The One that Got Away
CNN is reporting that Iraqi authorities had arrested Abu Musab al-Zarqawi, the Jordanian terrorist, in Ramadi, but mistakenly released him. Nic Roberts reported that Zarqawi had put on weight, grown a beard, removed a tattoo, and was using a Kurdish passport, making him unrecognizable to Iraqi security forces.
What I take away from this report is that if the Iraqis cannot recognize a Jordanian master terrorist, the American military has zero chance of fighting the Sunni Arab guerrilla movement in Iraq, because most of them don’t even know enough Arabic to distinguish an Iraqi from a Jordanian accent. And if all it takes is putting on weight and growing a beard to disguise oneself, then we’re in deep trouble.
Zarqawi dropped out of high school and went off to Afghanistan in 1989. He is not educated, though he has learned terror tactics and maybe at one point got some training in chemicals. I can’t see that he is irreplaceable if he were killed or captured. Al-Tawhid wa al-Jihad, his organization, is a social movement among Jordanian and Iraqi Salafi (revivalist) Sunnis, and can recruit other leaders. Zarqawi is a shadowy figure, and some maintain that he was killed in Afghanistan and is no more than a symbol, used to refer collectively to the Salafi Jihadi leadership. Many bombings and other operations attributed to Zarqawi cannot possibly have been his work, since his organization is small, and it seems likely that when the Neo-Baath does something particularly heinous, they attribute it to him on the internet.
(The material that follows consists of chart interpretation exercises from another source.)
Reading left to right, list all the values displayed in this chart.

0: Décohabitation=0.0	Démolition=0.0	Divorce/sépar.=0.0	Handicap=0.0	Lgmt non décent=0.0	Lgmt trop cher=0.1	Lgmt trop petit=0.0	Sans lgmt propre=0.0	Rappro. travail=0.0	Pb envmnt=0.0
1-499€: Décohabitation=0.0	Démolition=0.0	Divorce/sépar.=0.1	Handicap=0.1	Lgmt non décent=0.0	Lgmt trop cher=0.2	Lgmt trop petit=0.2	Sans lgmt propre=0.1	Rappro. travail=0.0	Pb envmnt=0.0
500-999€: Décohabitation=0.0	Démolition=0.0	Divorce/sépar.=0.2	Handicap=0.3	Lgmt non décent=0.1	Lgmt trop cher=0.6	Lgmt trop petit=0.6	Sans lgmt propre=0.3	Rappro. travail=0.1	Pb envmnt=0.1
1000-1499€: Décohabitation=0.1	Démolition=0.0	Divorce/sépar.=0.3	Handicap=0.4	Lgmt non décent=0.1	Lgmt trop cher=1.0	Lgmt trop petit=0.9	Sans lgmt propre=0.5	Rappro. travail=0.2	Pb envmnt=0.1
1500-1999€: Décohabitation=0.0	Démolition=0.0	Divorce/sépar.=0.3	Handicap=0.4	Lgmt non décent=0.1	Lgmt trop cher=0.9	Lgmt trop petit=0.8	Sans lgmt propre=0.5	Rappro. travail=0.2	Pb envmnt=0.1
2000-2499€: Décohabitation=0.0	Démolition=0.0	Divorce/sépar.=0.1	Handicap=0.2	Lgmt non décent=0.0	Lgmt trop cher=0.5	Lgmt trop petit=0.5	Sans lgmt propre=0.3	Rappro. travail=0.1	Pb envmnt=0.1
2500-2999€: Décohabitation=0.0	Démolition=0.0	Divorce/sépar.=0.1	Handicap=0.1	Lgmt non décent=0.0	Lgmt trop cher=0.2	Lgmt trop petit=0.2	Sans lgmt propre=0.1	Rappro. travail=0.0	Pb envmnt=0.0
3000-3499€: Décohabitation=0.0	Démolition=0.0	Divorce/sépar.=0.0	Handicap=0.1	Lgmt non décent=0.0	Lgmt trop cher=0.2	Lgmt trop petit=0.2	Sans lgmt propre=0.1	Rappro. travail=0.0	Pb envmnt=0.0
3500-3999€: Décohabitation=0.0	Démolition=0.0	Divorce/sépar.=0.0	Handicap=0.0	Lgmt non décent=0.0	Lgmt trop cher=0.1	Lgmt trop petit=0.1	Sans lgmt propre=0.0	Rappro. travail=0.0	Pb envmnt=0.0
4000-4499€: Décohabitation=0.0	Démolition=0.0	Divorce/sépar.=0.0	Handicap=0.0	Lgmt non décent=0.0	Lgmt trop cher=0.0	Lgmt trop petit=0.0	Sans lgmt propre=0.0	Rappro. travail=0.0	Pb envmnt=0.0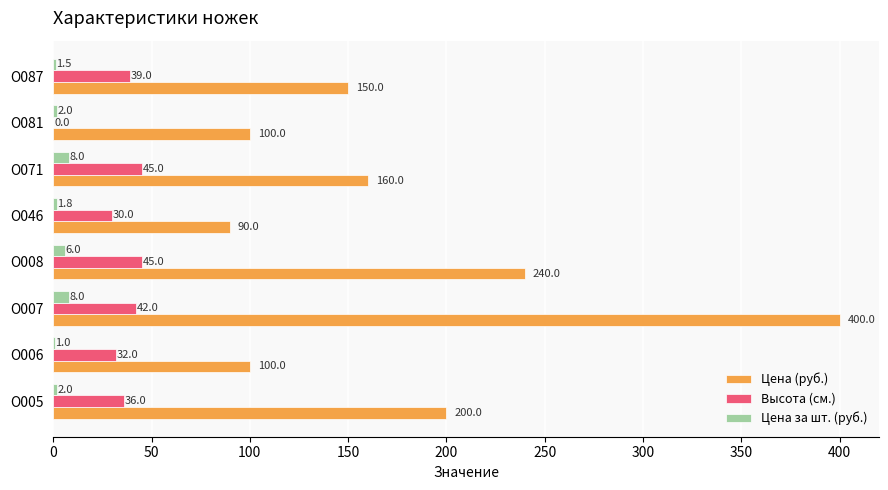

Which series has the largest total across all categories?

Цена (руб.)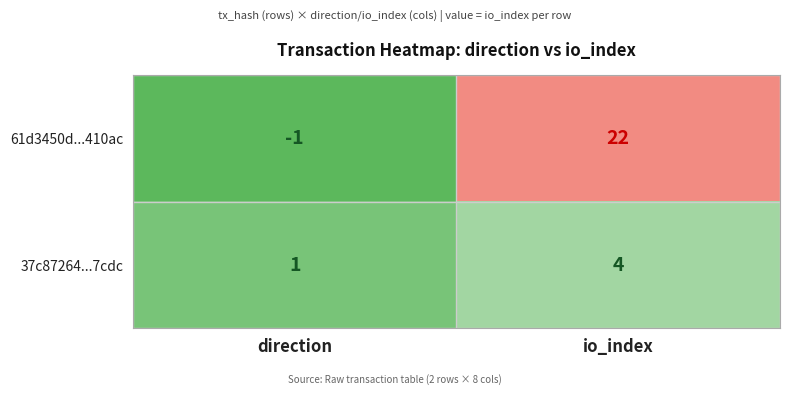

Reading left to right, what are all the values shown in this chart?

61d3450d...410ac: -1	22
37c87264...7cdc: 1	4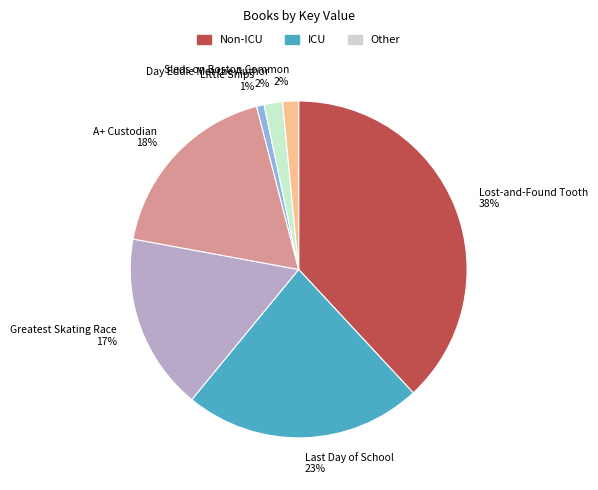

To the nearest percent, what portion does A+ Custodian represent?

18%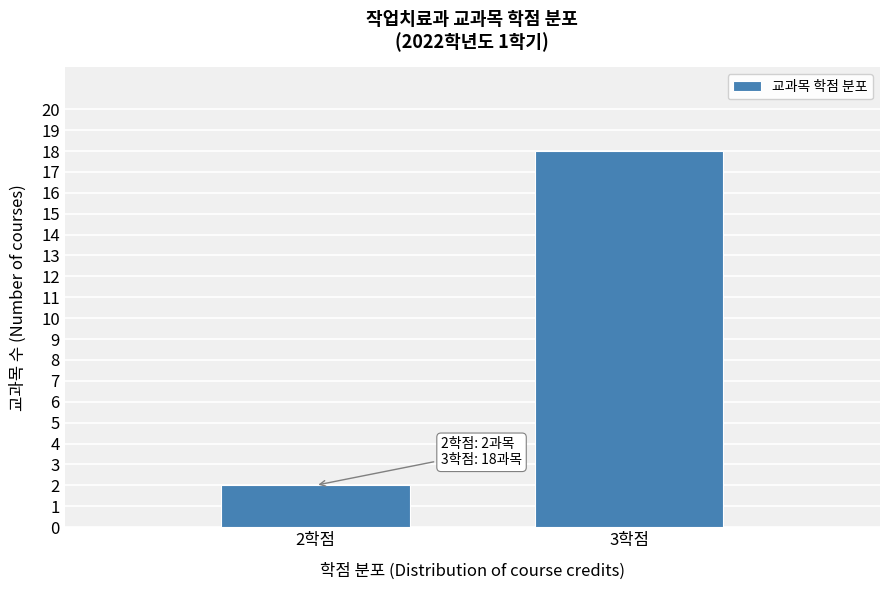

Reading left to right, extract all data points from this chart.

2	18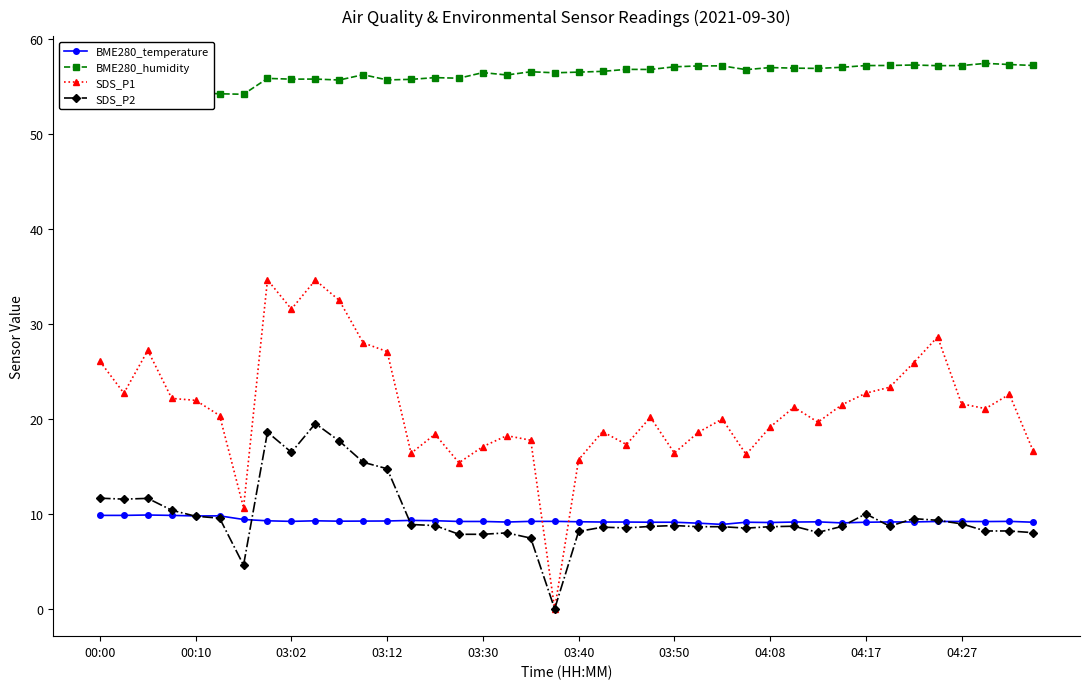

The SDS_P2 series shows 7.8 at 15. True or false?

True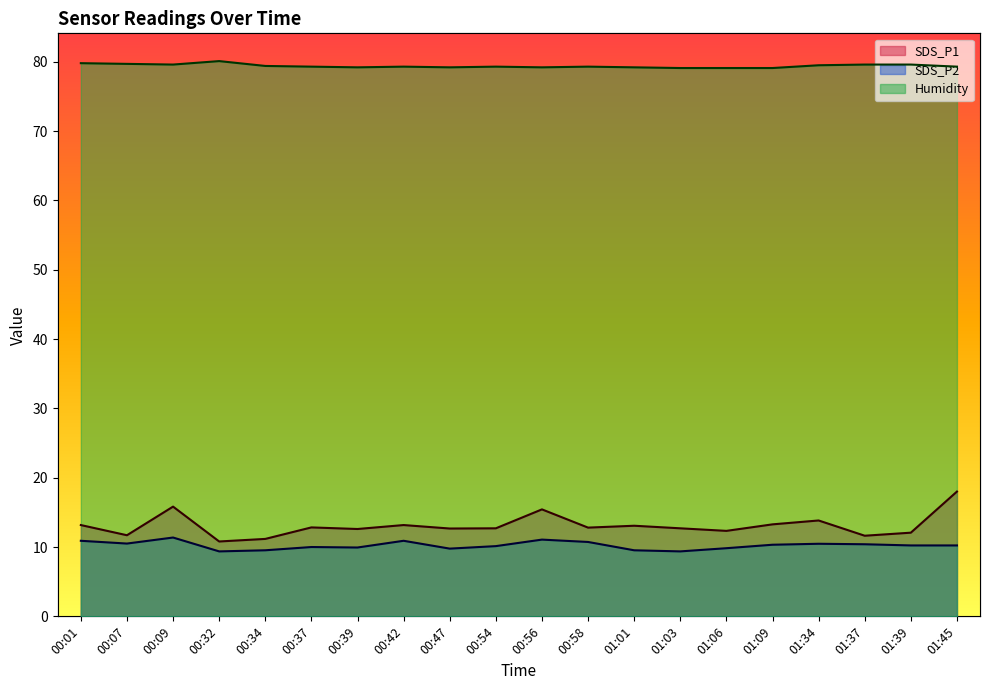

The value of Humidity at 00:07 is 124.8. True or false?

False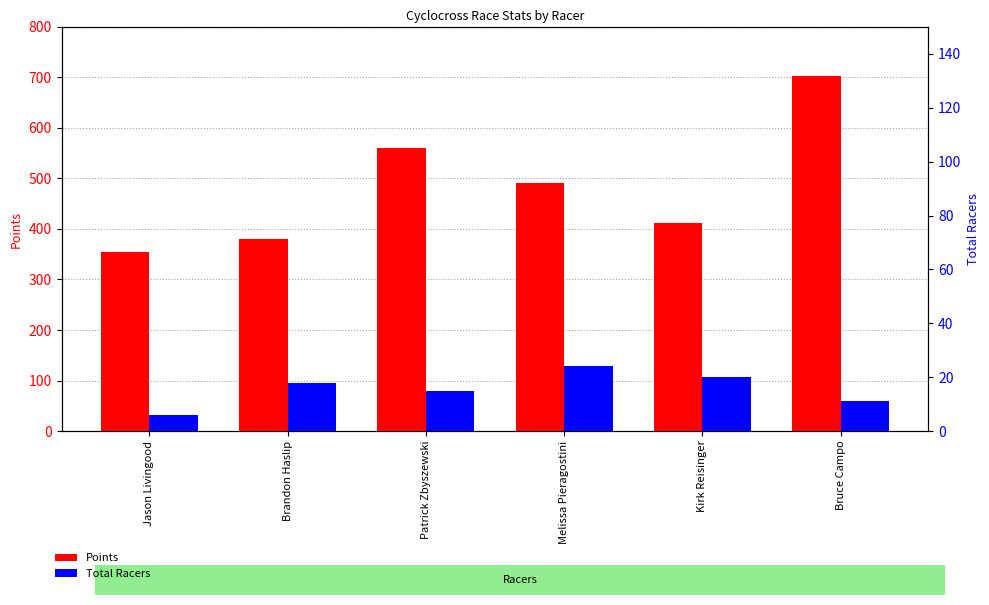

What is the total value across all series at Patrick Zbyszewski?

574.7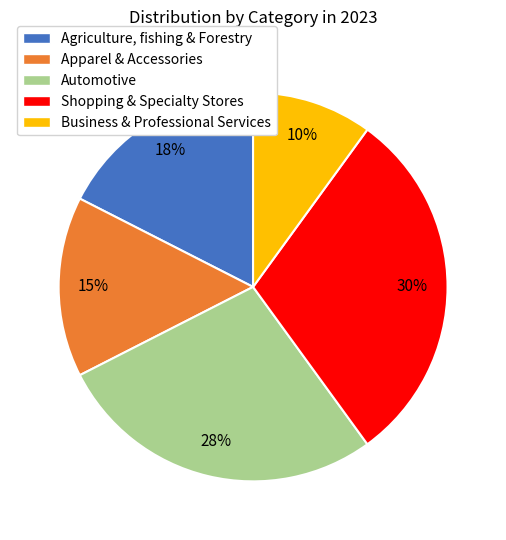

Rank the categories by value from lowest to highest.

Business & Professional Services, Apparel & Accessories, Agriculture, fishing & Forestry, Automotive, Shopping & Specialty Stores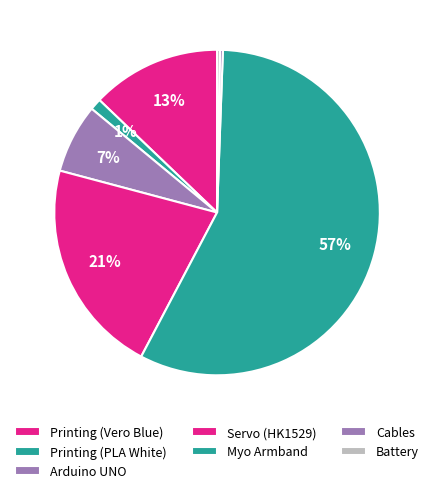

Rank the categories by value from highest to lowest.

Myo Armband, Servo (HK1529), Printing (Vero Blue), Arduino UNO, Printing (PLA White), Cables, Battery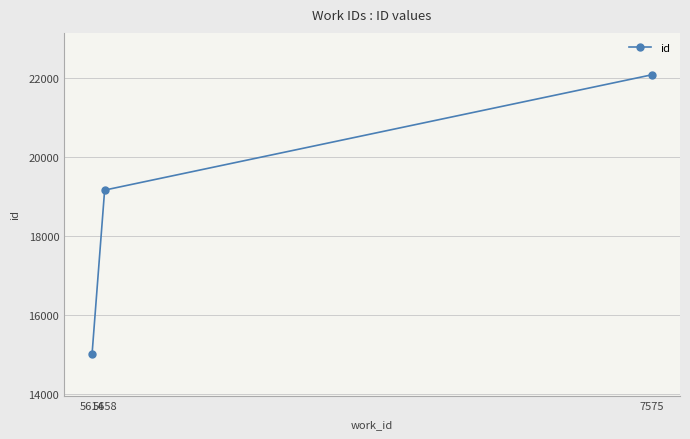

Reading right to left, extract all data points from this chart.

22076	19154	15004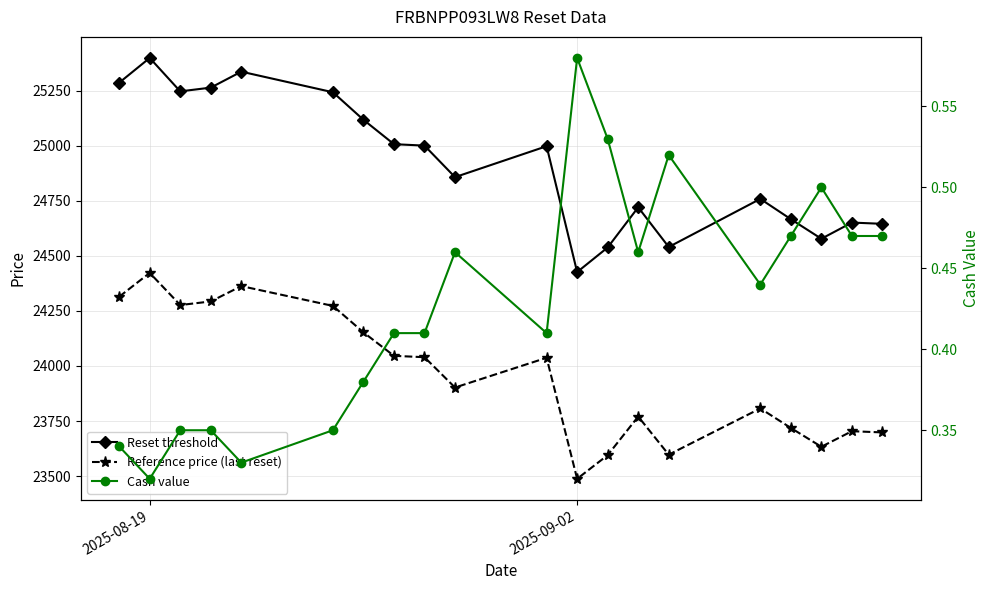

Count the Cash value values in the range 0 to 1.

20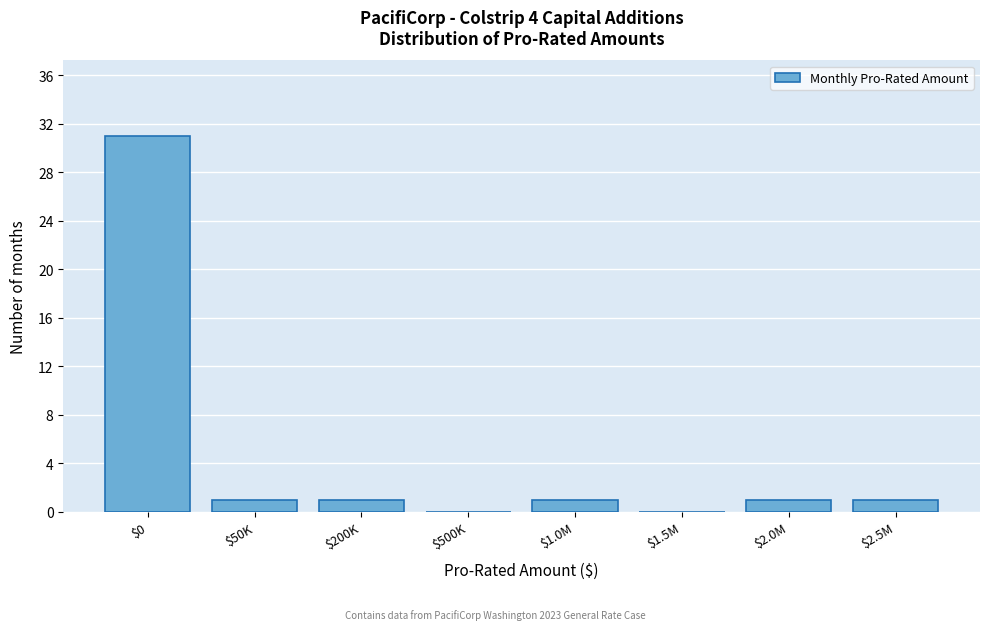

The value at $2.5M is 1. True or false?

True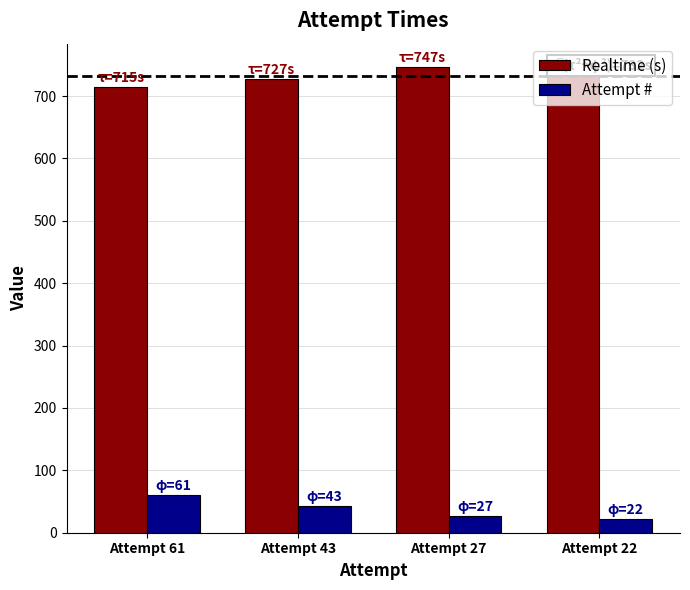

The Realtime (s) series shows 409.1 at Attempt 43. True or false?

False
Zarqawi had organized earlier in Jordan and Germany. Apparently his group has now spread to France, where authorities have found explosives and broken up a ring affiliated with Zarqawi.
This incident is further evidence that the Iraq War of the Bush administration is having a destabilizing effect in the Greater Mediterranean, with Iraq-related violence spreading to Jordan and Europe.